La promesa: Eliminar el dolor. El subtexto: acabar con el sufrimiento. El target: una sociedad de entreguerras, del primer mundo y que no desea mirar más allá de sus fronteras ni indagar en la condición humana. Este tipo de droga se ceba en un tipo muy particular de decadencia que aúna la resistencia a la frustración, una vida relativamente «muelle», el ansia de placer y la necesidad de ser productivo y exitoso. 

En definitiva, una «sociedad paliativa» como la denomina el filósofo surcoreano Byung-Chul Han, en una teoría cuyo foco recae en la fobia al dolor y en la idea de que la sociedad actual no deja lugar al sufrimiento debido a que el dolor ha sido despolitizado, convirtiéndose en un asunto privado y médico.

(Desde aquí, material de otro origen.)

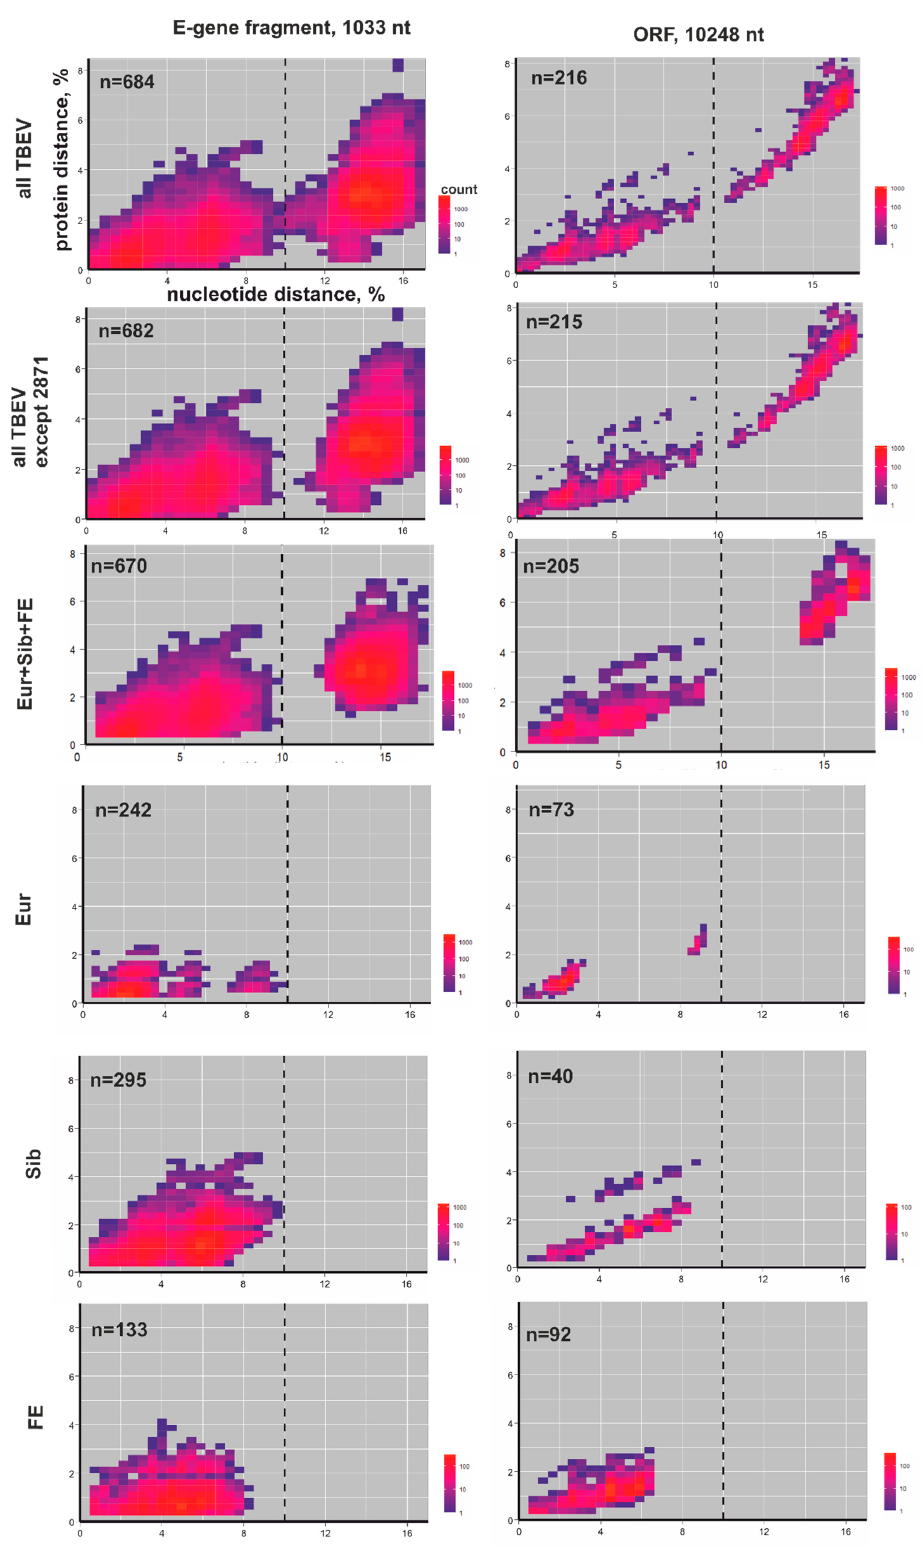
Figure 2. Heatmap of concordance between nucleotide and amino-acid pairwise distances in E gene fragments (left panels) and ORF (right panels). First panel: all TBEV sequences. Second panel: all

El «sé feliz» se ha convertido, por tanto, una forma novedosa y muy efectiva de dominación y manipulación social. 

El dolor es negativo, sí, pero también suele preceder al cambio necesario y es una señal de alerta, nos avisa de que algo sucede. No es el dolor mismo sino lo que lo provoca, aquello en lo que debemos indagar. Acallar el dolor es como apagar la alarma de incendios en una casa en llamas y volver a meternos en la cama. Hace poco escuché acerca de la analgesia congénita, una enfermedad rara que impide a los que la padecen sentir dolor. Los primeros años de vida de estos enfermos son un rosario de accidentes y lesiones terribles hasta que aprenden a cuidar de un cuerpo mudo. También hay dolores psicogénicos, que simplemente no se encuentran en el cuerpo. Porque no nos engañemos, el cuerpo habla, y esto es un privilegio para los que quieren escucharse. El dolor pone de manifiesto que no somos perfectos, que no todos los deseos están a nuestra mano. La huida radical del dolor nos coloca en una situación muy endeble como individuos, pero también como sociedad y como cultura. Nos pone de rodillas frente a cualquier promesa de evasión y a merced de cualquier forma de tiranía.

Tenemos el reto de encontrar ese delicado equilibrio entre paliar el dolor de los que realmente lo padecen y no convertirnos en una sociedad de muertos vivientes carentes de voluntad. Hemos encontrar un sentido a todo esto, aunque duela.